Dat de mensch, die met een beschuldigend geweten tot God roept om genade, vaak niet gelooven kan, dat deze belofte des evangelies waarheid is en soms nog minder gelooven kan, dat die belofte des evangelies ook hem geldt, doet aan de waarachtigheid en vastigheid dier belofte niets af. Ook wil ik gaarne erkennen, dat alleen, als de Heilige Geest het geloof verwekt of de belofte des evangelies voor het oog des geloofs doet lichten, de vrijmoedigheid' wordt geboren om de belofte des evangelies te omhelzen, maar met alle nadruk moet gewaarschuwd worden tegen de gedachte, alsof eerst in dat oogenblik, waarin de Heilige Geest de belofte klaar maakt en met kracht toepast, aan den mensch de belofte zou gegeven worden. De belofte komt reeds tot den mensch in zijn ongeloof, want zij is uit vrije genade. Zij is van het geloof niet afhankelijk; zij gaat aan het geloof vooraf en verwekt dit geloof. Daarom kan zij ons in onze kindschheid verzegeld worden, als wij nog niet gelooven en nog niet gelooven bunnen, opdat wij haar eenmaal zouden gelooven.
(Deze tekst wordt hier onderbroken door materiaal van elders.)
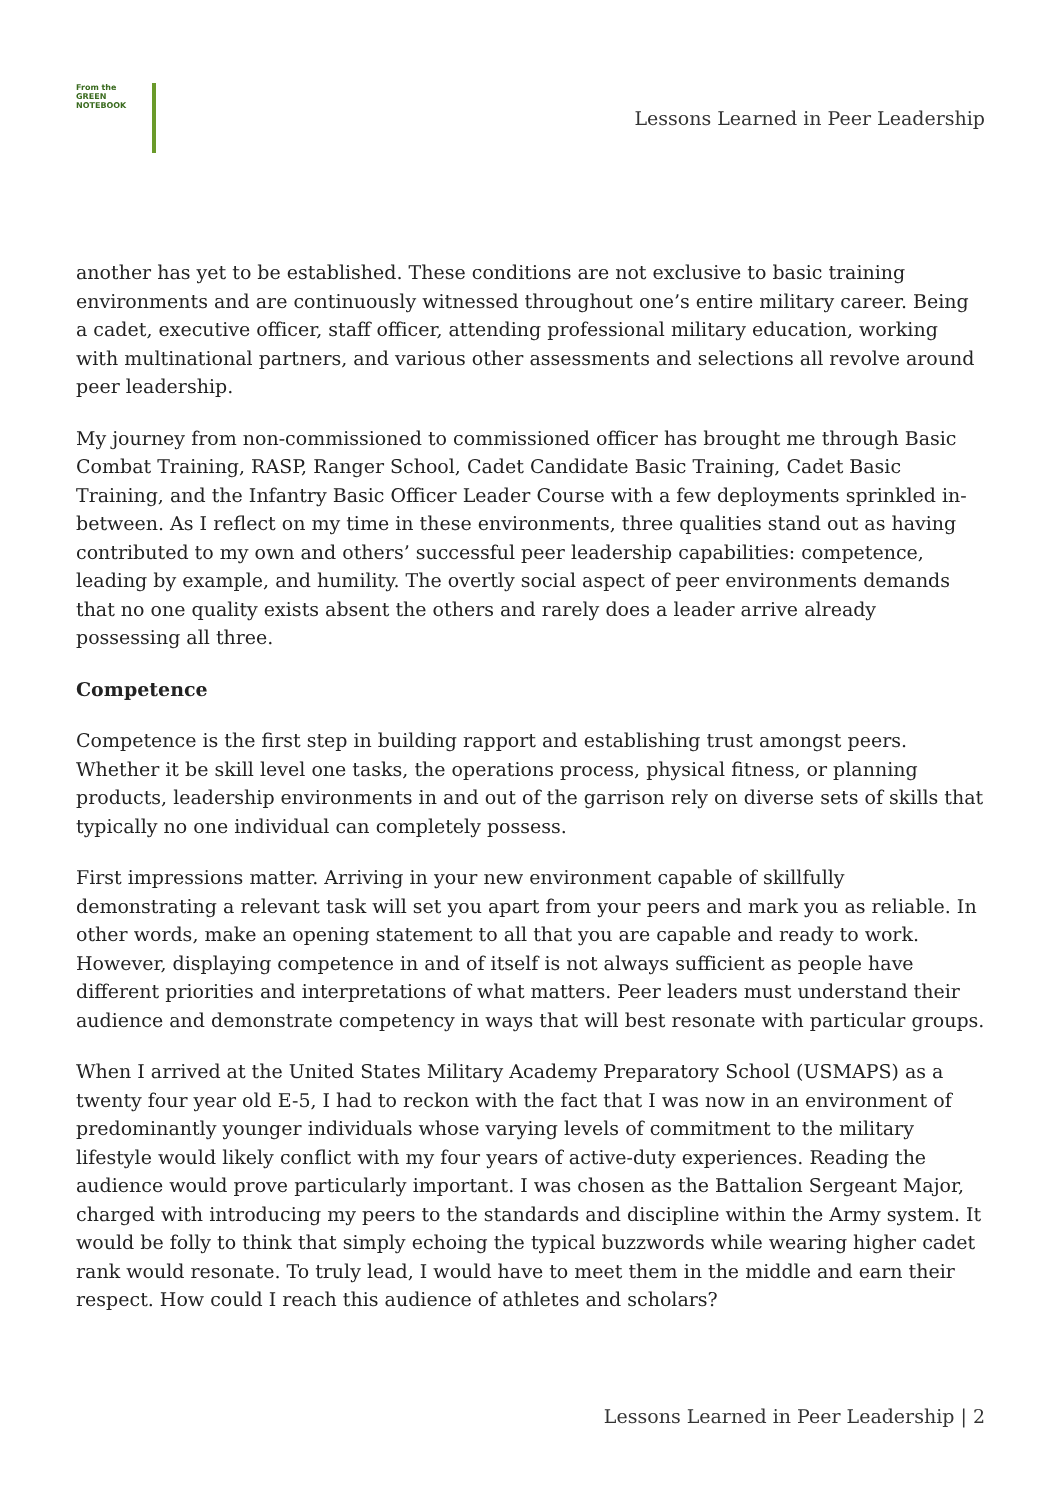From the
GREEN
NOTEBOOK
Lessons Learned in Peer Leadership
another has yet to be established. These conditions are not exclusive to basic training environments and are continuously witnessed throughout one’s entire military career. Being a cadet, executive officer, staff officer, attending professional military education, working with multinational partners, and various other assessments and selections all revolve around peer leadership.
My journey from non-commissioned to commissioned officer has brought me through Basic Combat Training, RASP, Ranger School, Cadet Candidate Basic Training, Cadet Basic Training, and the Infantry Basic Officer Leader Course with a few deployments sprinkled in-between. As I reflect on my time in these environments, three qualities stand out as having contributed to my own and others’ successful peer leadership capabilities: competence, leading by example, and humility. The overtly social aspect of peer environments demands that no one quality exists absent the others and rarely does a leader arrive already possessing all three.
Competence
Competence is the first step in building rapport and establishing trust amongst peers. Whether it be skill level one tasks, the operations process, physical fitness, or planning products, leadership environments in and out of the garrison rely on diverse sets of skills that typically no one individual can completely possess.
First impressions matter. Arriving in your new environment capable of skillfully demonstrating a relevant task will set you apart from your peers and mark you as reliable. In other words, make an opening statement to all that you are capable and ready to work. However, displaying competence in and of itself is not always sufficient as people have different priorities and interpretations of what matters. Peer leaders must understand their audience and demonstrate competency in ways that will best resonate with particular groups.
When I arrived at the United States Military Academy Preparatory School (USMAPS) as a twenty four year old E-5, I had to reckon with the fact that I was now in an environment of predominantly younger individuals whose varying levels of commitment to the military lifestyle would likely conflict with my four years of active-duty experiences. Reading the audience would prove particularly important. I was chosen as the Battalion Sergeant Major, charged with introducing my peers to the standards and discipline within the Army system. It would be folly to think that simply echoing the typical buzzwords while wearing higher cadet rank would resonate. To truly lead, I would have to meet them in the middle and earn their respect. How could I reach this audience of athletes and scholars?
Lessons Learned in Peer Leadership | 2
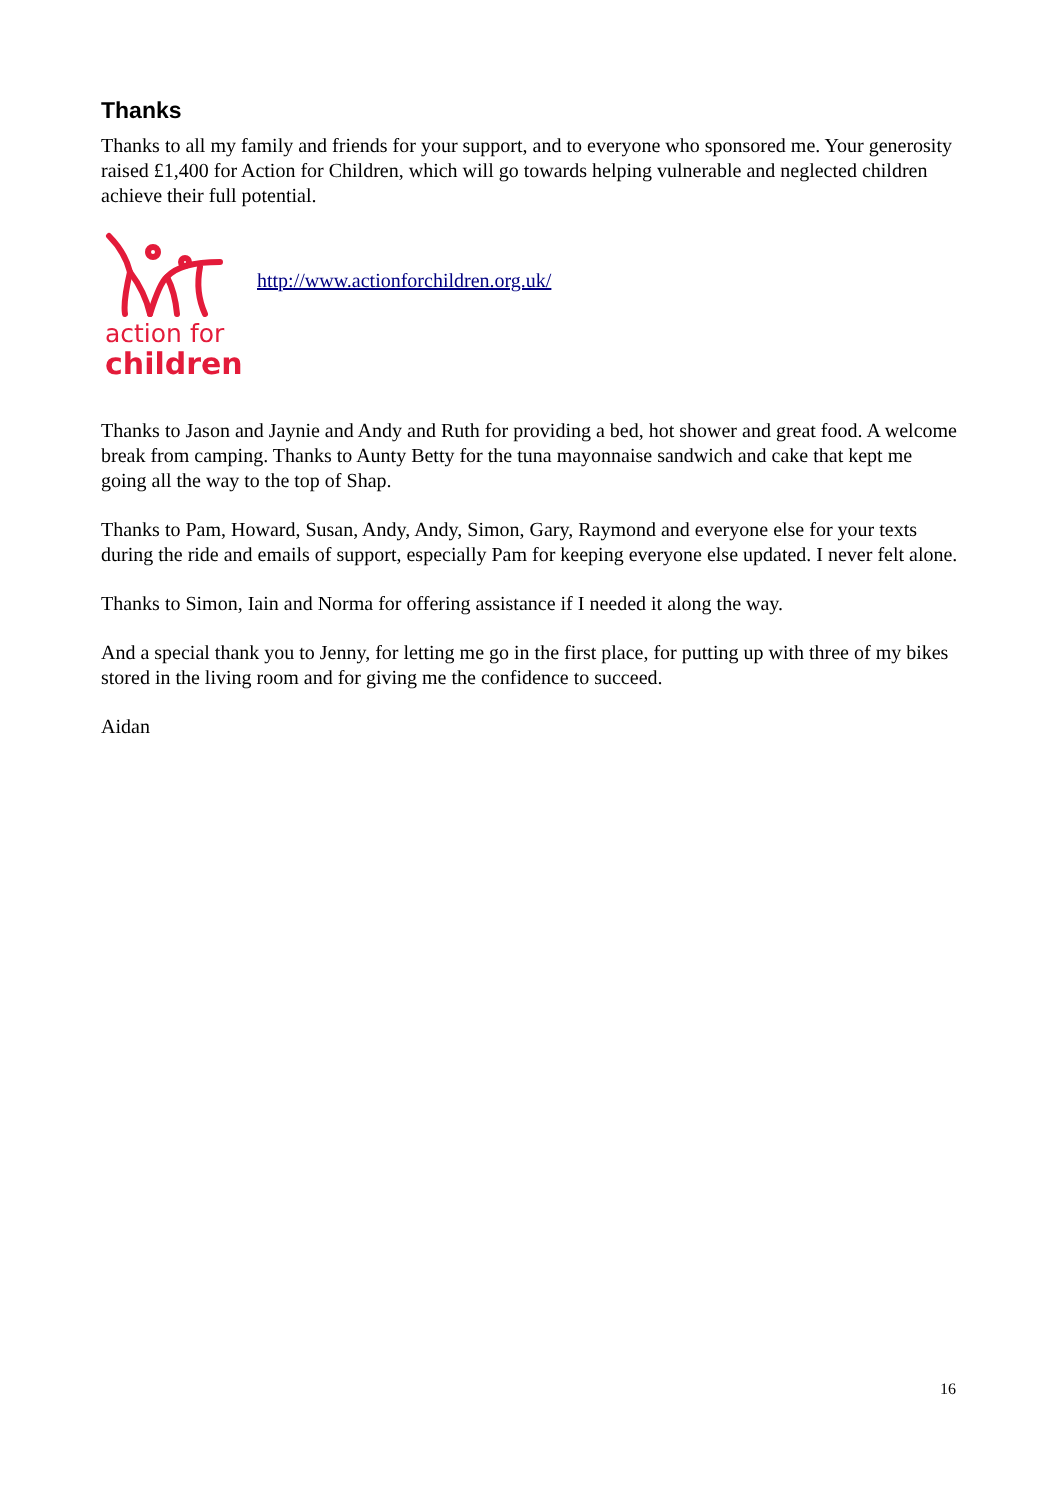Thanks
Thanks to all my family and friends for your support, and to everyone who sponsored me. Your generosity raised £1,400 for Action for Children, which will go towards helping vulnerable and neglected children achieve their full potential.
action for
children
http://www.actionforchildren.org.uk/
Thanks to Jason and Jaynie and Andy and Ruth for providing a bed, hot shower and great food. A welcome break from camping. Thanks to Aunty Betty for the tuna mayonnaise sandwich and cake that kept me going all the way to the top of Shap.
Thanks to Pam, Howard, Susan, Andy, Andy, Simon, Gary, Raymond and everyone else for your texts during the ride and emails of support, especially Pam for keeping everyone else updated. I never felt alone.
Thanks to Simon, Iain and Norma for offering assistance if I needed it along the way.
And a special thank you to Jenny, for letting me go in the first place, for putting up with three of my bikes stored in the living room and for giving me the confidence to succeed.
Aidan
16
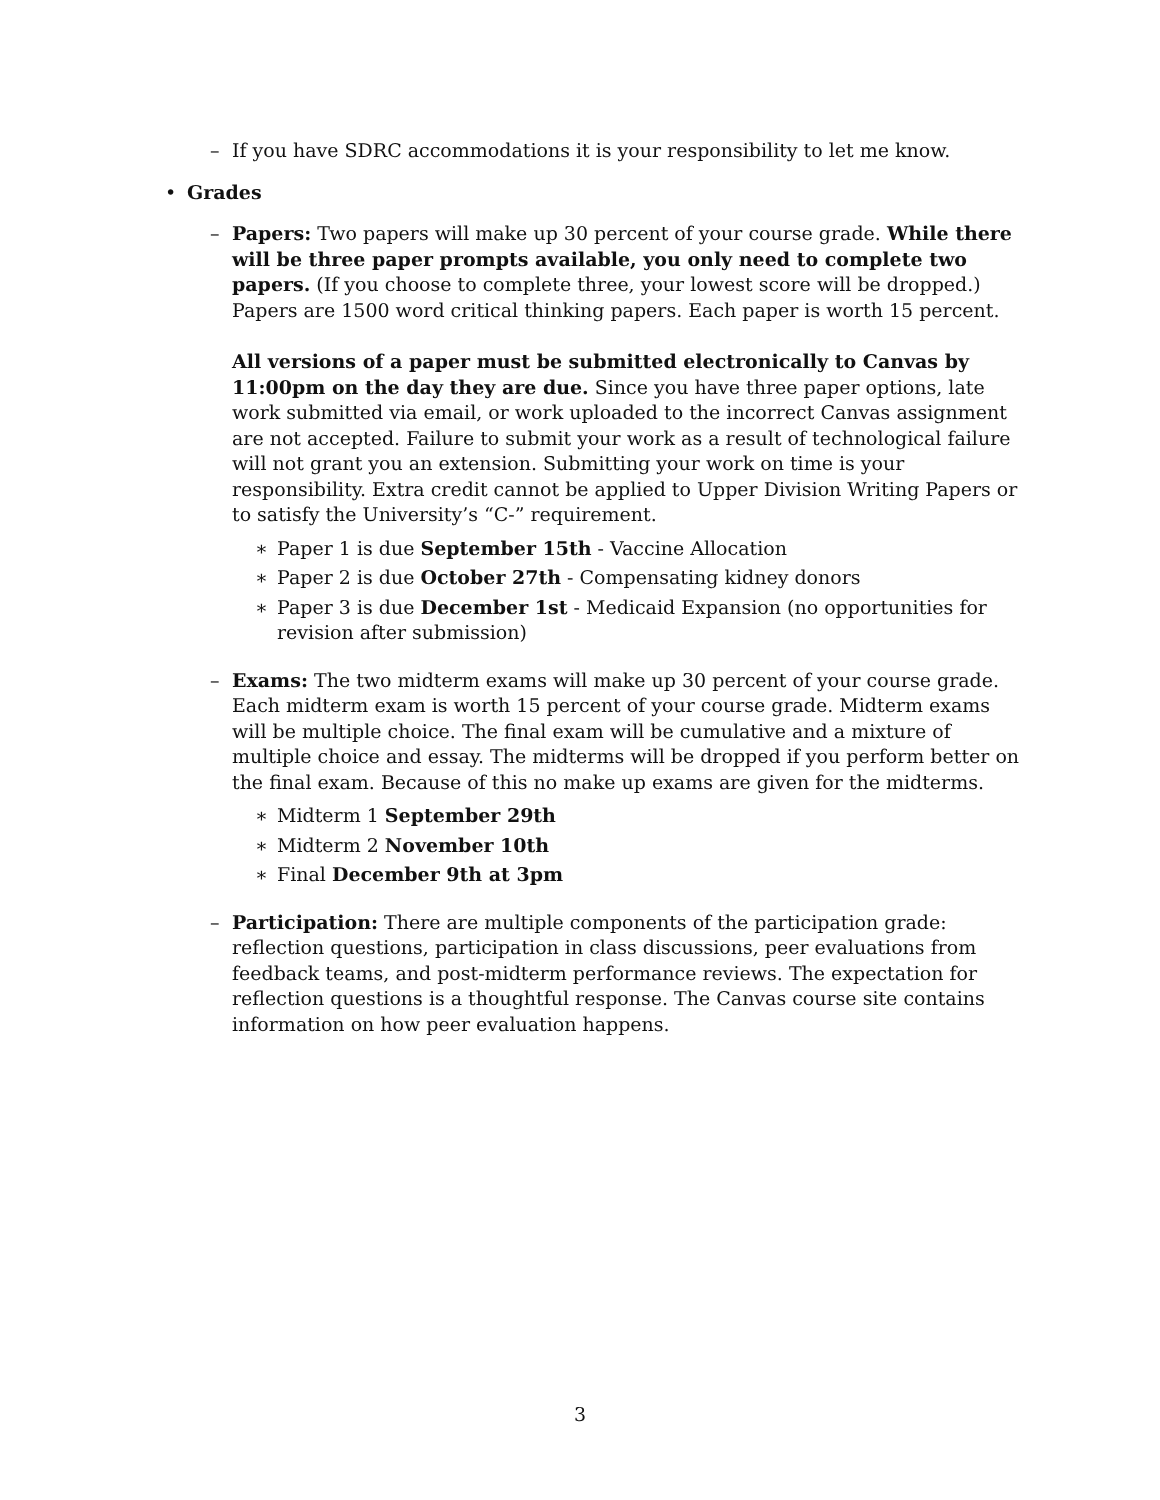– If you have SDRC accommodations it is your responsibility to let me know.
• Grades
– Papers: Two papers will make up 30 percent of your course grade. While there will be three paper prompts available, you only need to complete two papers. (If you choose to complete three, your lowest score will be dropped.) Papers are 1500 word critical thinking papers. Each paper is worth 15 percent.
All versions of a paper must be submitted electronically to Canvas by 11:00pm on the day they are due. Since you have three paper options, late work submitted via email, or work uploaded to the incorrect Canvas assignment are not accepted. Failure to submit your work as a result of technological failure will not grant you an extension. Submitting your work on time is your responsibility. Extra credit cannot be applied to Upper Division Writing Papers or to satisfy the University’s “C-” requirement.
∗ Paper 1 is due September 15th - Vaccine Allocation
∗ Paper 2 is due October 27th - Compensating kidney donors
∗ Paper 3 is due December 1st - Medicaid Expansion (no opportunities for revision after submission)
– Exams: The two midterm exams will make up 30 percent of your course grade. Each midterm exam is worth 15 percent of your course grade. Midterm exams will be multiple choice. The final exam will be cumulative and a mixture of multiple choice and essay. The midterms will be dropped if you perform better on the final exam. Because of this no make up exams are given for the midterms.
∗ Midterm 1 September 29th
∗ Midterm 2 November 10th
∗ Final December 9th at 3pm
– Participation: There are multiple components of the participation grade: reflection questions, participation in class discussions, peer evaluations from feedback teams, and post-midterm performance reviews. The expectation for reflection questions is a thoughtful response. The Canvas course site contains information on how peer evaluation happens.
3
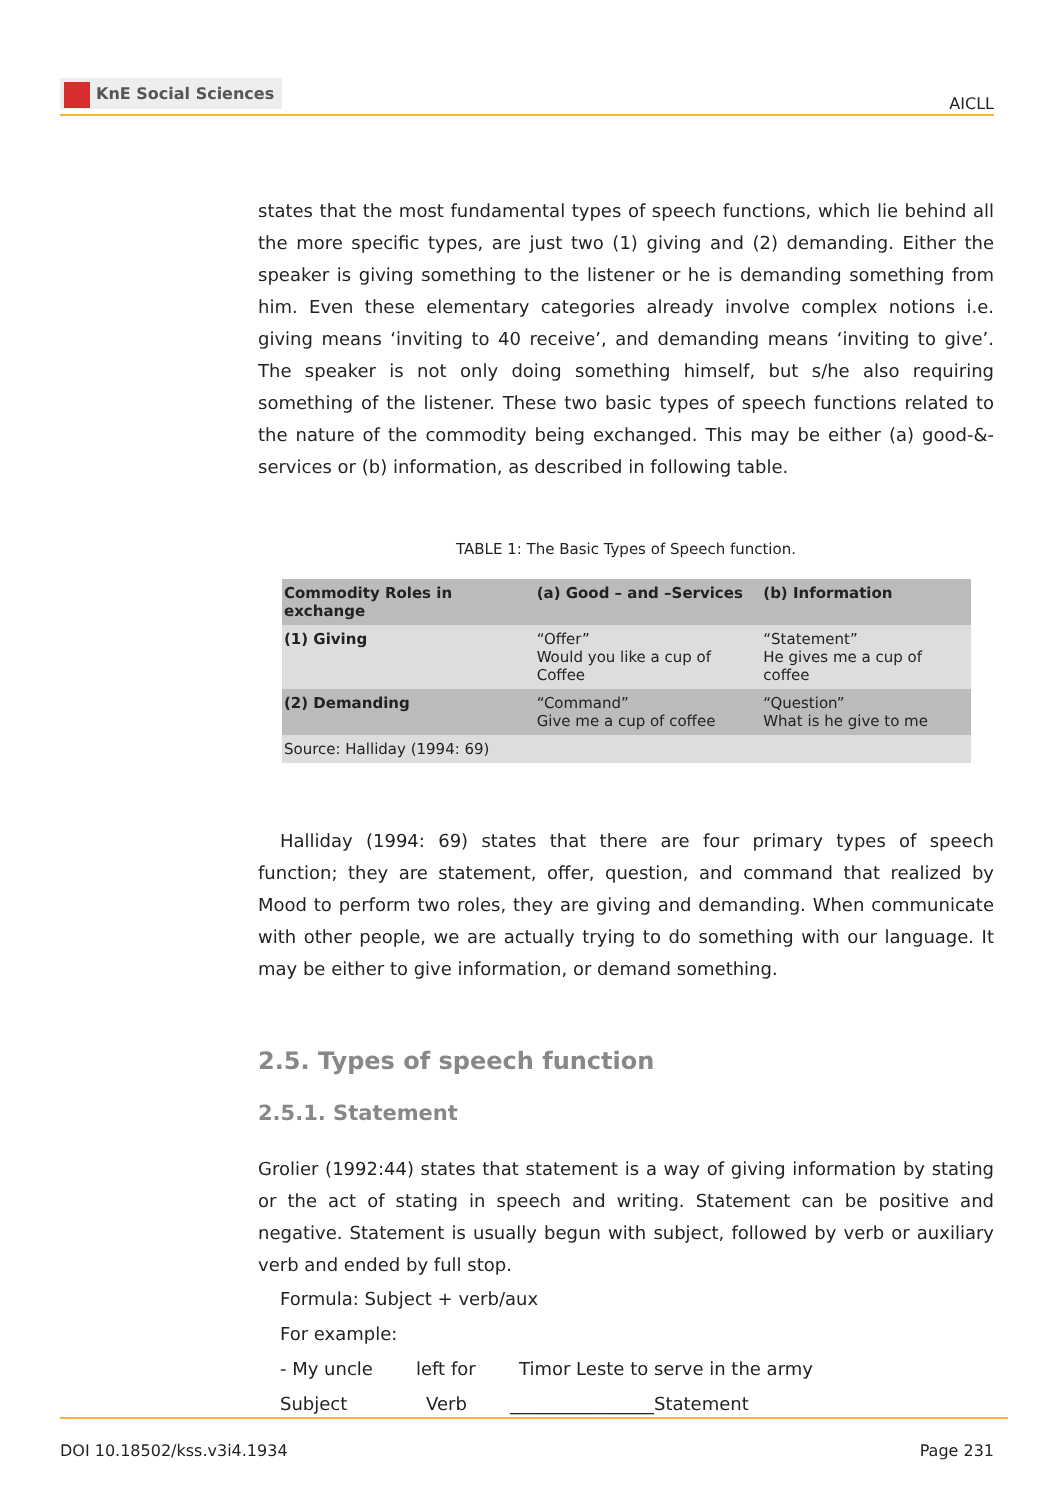KnE Social Sciences
AICLL
states that the most fundamental types of speech functions, which lie behind all the more specific types, are just two (1) giving and (2) demanding. Either the speaker is giving something to the listener or he is demanding something from him. Even these elementary categories already involve complex notions i.e. giving means ‘inviting to 40 receive’, and demanding means ‘inviting to give’. The speaker is not only doing something himself, but s/he also requiring something of the listener. These two basic types of speech functions related to the nature of the commodity being exchanged. This may be either (a) good-&-services or (b) information, as described in following table.
TABLE 1: The Basic Types of Speech function.
| Commodity Roles in exchange | (a) Good – and –Services | (b) Information |
| --- | --- | --- |
| (1) Giving | “Offer” Would you like a cup of Coffee | “Statement” He gives me a cup of coffee |
| (2) Demanding | “Command” Give me a cup of coffee | “Question” What is he give to me |
| Source: Halliday (1994: 69) | | |
Halliday (1994: 69) states that there are four primary types of speech function; they are statement, offer, question, and command that realized by Mood to perform two roles, they are giving and demanding. When communicate with other people, we are actually trying to do something with our language. It may be either to give information, or demand something.
2.5. Types of speech function
2.5.1. Statement
Grolier (1992:44) states that statement is a way of giving information by stating or the act of stating in speech and writing. Statement can be positive and negative. Statement is usually begun with subject, followed by verb or auxiliary verb and ended by full stop.
Formula: Subject + verb/aux
For example:
- My uncle left for Timor Leste to serve in the army
Subject Verb ________________Statement
DOI 10.18502/kss.v3i4.1934 Page 231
Behalve een rechtvaardigmaking van den zondaar, die aan het geloof voorafgaat, is er ook een rechtvaardigmaking, die uit en door het geloof is, die op het geloof volgt. Bij Comrie is dit het vierde deel van de deelen, waaruit hij de rechtvaardigmaking laat bestaan. Dit noemt hij de rechtvaardigmaking in de vierschaar der conscientie.
Onmiddellijk moet echter met nadruk worden betuigd, dat deze beide elkander volstrekt niet dekken. De rechtvaardigmaking, die op het geloof volgt, is van wijder strekking en eenigermate ook van anderen aard, dan de rechtvaardigmaking in de vierschaar der conscientie. Door dit voorbij te zien, heeft Comrie het zich zelf makkelijk gemaakt, maar tevens de oplossing der geschillen, die in zijn dagen waren opgekomen, eerder verschoven dan nabij gebracht.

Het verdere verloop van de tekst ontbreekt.